Background: Testing cancers for mismatch repair deficiency (dMMR) by immunohistochemistry (IHC) is a quick and inexpensive means of triaging individuals for germline Lynch syndrome testing. The aim of this study was to evaluate tumour dMMR and the prevalence of Lynch syndrome in patients referred to the Manchester Centre for Genomic Medicine, which serves a population of 5.6 million.

Methods: Tumour testing used IHC for MMR proteins with targeted and promotor methylation testing followed by germline mutation and somatic testing as appropriate.

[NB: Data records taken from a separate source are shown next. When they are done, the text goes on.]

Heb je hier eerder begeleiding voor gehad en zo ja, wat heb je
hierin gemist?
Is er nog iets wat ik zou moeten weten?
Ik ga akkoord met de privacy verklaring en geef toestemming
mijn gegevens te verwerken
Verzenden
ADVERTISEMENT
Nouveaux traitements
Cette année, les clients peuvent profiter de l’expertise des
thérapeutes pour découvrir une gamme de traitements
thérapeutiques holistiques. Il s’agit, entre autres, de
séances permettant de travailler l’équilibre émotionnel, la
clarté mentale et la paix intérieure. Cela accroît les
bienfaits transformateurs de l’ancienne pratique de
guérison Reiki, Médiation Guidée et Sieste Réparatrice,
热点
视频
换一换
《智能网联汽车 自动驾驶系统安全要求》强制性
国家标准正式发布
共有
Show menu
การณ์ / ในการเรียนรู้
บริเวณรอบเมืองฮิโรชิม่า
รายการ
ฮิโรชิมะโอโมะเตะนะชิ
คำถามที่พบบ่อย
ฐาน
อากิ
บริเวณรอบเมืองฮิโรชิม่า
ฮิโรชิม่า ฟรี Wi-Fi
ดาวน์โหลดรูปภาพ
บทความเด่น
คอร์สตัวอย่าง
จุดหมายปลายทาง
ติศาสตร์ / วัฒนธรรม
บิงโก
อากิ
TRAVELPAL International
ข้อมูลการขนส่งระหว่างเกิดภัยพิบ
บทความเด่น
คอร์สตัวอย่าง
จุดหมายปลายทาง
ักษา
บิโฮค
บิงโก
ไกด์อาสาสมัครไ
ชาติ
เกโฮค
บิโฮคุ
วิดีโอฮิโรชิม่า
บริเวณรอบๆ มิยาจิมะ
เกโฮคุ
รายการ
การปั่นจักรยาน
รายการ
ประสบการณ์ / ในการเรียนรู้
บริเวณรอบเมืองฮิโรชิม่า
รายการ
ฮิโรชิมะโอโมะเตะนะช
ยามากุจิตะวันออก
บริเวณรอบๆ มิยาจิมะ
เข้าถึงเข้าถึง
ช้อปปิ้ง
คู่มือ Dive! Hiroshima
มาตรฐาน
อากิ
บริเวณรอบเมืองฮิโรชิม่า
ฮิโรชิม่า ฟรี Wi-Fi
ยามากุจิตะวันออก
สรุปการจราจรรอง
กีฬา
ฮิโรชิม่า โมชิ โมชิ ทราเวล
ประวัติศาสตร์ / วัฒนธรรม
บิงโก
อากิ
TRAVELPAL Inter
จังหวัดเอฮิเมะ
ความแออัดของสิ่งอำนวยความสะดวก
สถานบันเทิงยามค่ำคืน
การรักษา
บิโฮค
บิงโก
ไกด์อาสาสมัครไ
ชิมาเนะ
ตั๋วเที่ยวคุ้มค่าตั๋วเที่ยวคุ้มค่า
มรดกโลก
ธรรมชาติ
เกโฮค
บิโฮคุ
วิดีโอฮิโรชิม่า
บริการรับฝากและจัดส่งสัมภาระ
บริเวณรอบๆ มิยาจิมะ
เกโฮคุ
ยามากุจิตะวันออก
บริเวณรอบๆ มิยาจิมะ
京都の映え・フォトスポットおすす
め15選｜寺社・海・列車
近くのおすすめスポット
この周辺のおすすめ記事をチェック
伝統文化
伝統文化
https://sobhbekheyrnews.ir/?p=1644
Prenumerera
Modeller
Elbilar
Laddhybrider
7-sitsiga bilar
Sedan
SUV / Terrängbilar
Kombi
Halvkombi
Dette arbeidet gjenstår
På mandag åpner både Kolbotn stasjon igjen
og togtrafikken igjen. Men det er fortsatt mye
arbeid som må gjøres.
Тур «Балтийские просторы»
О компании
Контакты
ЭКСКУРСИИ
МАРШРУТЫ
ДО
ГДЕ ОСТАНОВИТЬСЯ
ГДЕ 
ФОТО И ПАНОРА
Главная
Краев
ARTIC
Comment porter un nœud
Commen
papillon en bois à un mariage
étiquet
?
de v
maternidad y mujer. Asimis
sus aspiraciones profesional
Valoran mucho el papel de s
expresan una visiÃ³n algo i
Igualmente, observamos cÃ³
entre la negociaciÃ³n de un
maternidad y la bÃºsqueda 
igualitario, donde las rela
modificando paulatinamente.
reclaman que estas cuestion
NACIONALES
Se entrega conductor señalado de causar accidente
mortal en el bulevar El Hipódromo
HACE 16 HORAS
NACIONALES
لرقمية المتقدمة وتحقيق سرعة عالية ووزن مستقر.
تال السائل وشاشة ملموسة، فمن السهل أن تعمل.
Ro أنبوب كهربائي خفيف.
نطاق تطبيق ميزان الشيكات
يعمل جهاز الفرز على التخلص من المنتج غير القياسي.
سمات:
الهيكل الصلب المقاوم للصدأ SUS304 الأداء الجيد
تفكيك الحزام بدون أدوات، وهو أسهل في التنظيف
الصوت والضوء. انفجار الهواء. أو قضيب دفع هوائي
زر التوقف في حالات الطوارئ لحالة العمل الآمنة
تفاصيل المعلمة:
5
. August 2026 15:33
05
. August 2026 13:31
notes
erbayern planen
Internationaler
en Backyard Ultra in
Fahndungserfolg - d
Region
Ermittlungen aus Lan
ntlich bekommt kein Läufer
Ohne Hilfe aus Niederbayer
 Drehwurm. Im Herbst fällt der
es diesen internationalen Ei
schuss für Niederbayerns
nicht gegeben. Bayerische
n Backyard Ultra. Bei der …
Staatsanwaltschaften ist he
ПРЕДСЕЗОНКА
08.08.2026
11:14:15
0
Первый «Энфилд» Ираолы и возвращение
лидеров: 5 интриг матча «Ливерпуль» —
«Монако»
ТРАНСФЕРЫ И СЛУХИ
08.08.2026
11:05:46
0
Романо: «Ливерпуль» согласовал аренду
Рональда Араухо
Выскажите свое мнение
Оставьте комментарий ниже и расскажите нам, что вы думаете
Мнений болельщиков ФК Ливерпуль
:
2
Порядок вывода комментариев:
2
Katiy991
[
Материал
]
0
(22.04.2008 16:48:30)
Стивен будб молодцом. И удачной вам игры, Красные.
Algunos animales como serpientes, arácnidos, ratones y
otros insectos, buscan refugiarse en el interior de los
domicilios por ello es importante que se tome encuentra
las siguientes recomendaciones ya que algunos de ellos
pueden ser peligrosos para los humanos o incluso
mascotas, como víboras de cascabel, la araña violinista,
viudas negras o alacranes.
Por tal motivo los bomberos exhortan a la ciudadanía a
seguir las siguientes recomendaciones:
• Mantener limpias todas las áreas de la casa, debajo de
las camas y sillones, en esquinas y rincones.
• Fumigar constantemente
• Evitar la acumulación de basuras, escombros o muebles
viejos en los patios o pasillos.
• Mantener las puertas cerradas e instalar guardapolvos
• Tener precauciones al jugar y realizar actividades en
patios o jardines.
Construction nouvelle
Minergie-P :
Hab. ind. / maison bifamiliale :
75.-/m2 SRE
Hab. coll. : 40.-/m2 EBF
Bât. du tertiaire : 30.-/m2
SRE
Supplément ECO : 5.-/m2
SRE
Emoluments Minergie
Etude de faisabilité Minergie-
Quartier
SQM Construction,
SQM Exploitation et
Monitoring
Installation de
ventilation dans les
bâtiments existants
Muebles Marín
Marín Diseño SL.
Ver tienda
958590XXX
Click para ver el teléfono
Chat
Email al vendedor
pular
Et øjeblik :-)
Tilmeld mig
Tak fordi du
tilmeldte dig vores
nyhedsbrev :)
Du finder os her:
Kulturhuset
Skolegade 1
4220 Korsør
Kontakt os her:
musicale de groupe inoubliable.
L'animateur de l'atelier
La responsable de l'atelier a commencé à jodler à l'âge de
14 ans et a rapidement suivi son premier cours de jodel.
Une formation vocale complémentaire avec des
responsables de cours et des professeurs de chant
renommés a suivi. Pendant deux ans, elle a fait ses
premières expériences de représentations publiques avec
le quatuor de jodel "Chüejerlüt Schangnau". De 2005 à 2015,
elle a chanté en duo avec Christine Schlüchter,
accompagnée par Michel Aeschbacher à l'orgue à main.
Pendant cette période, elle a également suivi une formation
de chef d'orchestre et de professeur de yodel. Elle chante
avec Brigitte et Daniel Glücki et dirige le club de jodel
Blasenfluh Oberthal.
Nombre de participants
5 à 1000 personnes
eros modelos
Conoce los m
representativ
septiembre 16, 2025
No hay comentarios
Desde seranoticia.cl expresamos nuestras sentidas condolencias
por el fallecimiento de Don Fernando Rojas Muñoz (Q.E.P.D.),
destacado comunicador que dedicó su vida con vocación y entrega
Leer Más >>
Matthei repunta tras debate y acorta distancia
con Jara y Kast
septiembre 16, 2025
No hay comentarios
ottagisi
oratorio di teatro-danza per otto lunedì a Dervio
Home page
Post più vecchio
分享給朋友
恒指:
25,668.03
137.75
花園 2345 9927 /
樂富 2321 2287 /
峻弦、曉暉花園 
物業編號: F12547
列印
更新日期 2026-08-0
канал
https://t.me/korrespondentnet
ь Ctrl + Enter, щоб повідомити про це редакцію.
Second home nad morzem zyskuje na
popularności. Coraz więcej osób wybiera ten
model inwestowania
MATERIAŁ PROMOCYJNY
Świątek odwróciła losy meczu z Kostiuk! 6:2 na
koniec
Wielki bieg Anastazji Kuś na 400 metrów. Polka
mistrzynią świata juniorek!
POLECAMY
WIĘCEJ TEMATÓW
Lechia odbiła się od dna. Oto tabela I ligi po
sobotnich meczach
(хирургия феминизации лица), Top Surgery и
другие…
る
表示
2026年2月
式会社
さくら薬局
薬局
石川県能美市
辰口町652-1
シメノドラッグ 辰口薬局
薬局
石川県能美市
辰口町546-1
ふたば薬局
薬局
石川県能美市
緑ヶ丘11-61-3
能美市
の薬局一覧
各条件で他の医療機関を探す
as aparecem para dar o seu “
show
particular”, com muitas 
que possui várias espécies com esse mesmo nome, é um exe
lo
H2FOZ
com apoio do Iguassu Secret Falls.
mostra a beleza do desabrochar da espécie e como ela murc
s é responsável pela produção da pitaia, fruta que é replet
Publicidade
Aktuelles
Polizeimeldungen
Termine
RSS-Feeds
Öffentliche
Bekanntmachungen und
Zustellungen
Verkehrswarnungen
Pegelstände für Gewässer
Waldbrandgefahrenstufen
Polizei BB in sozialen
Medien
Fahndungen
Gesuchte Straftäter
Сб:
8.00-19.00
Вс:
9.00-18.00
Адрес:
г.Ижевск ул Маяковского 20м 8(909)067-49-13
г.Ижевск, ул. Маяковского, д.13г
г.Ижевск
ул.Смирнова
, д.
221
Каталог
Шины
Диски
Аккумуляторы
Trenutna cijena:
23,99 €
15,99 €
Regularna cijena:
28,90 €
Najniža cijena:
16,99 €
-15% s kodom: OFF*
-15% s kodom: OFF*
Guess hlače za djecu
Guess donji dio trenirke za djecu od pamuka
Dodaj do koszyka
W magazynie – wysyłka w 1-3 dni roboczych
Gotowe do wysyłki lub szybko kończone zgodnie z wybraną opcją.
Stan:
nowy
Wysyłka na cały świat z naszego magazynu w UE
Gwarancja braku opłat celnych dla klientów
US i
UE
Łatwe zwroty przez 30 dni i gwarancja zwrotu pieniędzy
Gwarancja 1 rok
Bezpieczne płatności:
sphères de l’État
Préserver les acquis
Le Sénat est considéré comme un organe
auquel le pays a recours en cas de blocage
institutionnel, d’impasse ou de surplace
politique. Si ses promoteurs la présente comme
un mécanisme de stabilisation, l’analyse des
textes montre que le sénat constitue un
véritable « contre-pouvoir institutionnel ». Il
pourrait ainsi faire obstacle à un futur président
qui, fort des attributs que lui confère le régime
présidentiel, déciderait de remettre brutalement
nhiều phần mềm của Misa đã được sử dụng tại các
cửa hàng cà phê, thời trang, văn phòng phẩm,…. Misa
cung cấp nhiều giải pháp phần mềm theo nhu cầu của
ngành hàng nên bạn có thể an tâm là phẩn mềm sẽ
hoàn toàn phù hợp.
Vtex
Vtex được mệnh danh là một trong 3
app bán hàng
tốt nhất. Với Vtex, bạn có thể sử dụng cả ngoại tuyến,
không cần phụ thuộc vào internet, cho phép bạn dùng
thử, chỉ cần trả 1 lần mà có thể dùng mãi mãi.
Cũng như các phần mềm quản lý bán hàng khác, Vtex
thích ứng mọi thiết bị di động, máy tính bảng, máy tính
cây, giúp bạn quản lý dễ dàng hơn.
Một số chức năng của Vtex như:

Results: In total, 3694 index tumours were tested by IHC (2204 colorectal cancers (CRCs), 739 endometrial cancers (ECs) and 761 other), of which 672/3694 (18.2%) had protein loss, including 348 (9.4%) with MLH1 loss. MLH1 loss was significantly higher for 739 ECs (15%) vs 2204 CRCs (10%) (p=0.0003) and was explained entirely by higher rates of somatic promoter hypermethylation (87% vs 41%, p<0.0001). Overall, 65/134 (48.5%) patients with MLH1 loss and no hypermethylation or c.1799T>A had constitutional pathogenic variants. Of 456 patients with tumours showing loss of MSH2/MSH6, 216 (47.3%) had germline pathogenic variants in either gene. Isolated PMS2 loss was most suggestive of a germline MMR variant in 19/26 (73%). Of those with no germline pathogenic variant, somatic testing identified likely causal variants in 34/48 (71%) with MLH1 loss and in in 40/47 (85%) with MSH2/MSH6 loss.

Conclusions: Reflex testing of EC/CRC leads to uncertain diagnoses in many individuals with dMMR following IHC but without germline pathogenic variants or hypermethylation. Tumour mutation testing is effective at decreasing this by identifying somatic dMMR in >75% of cases.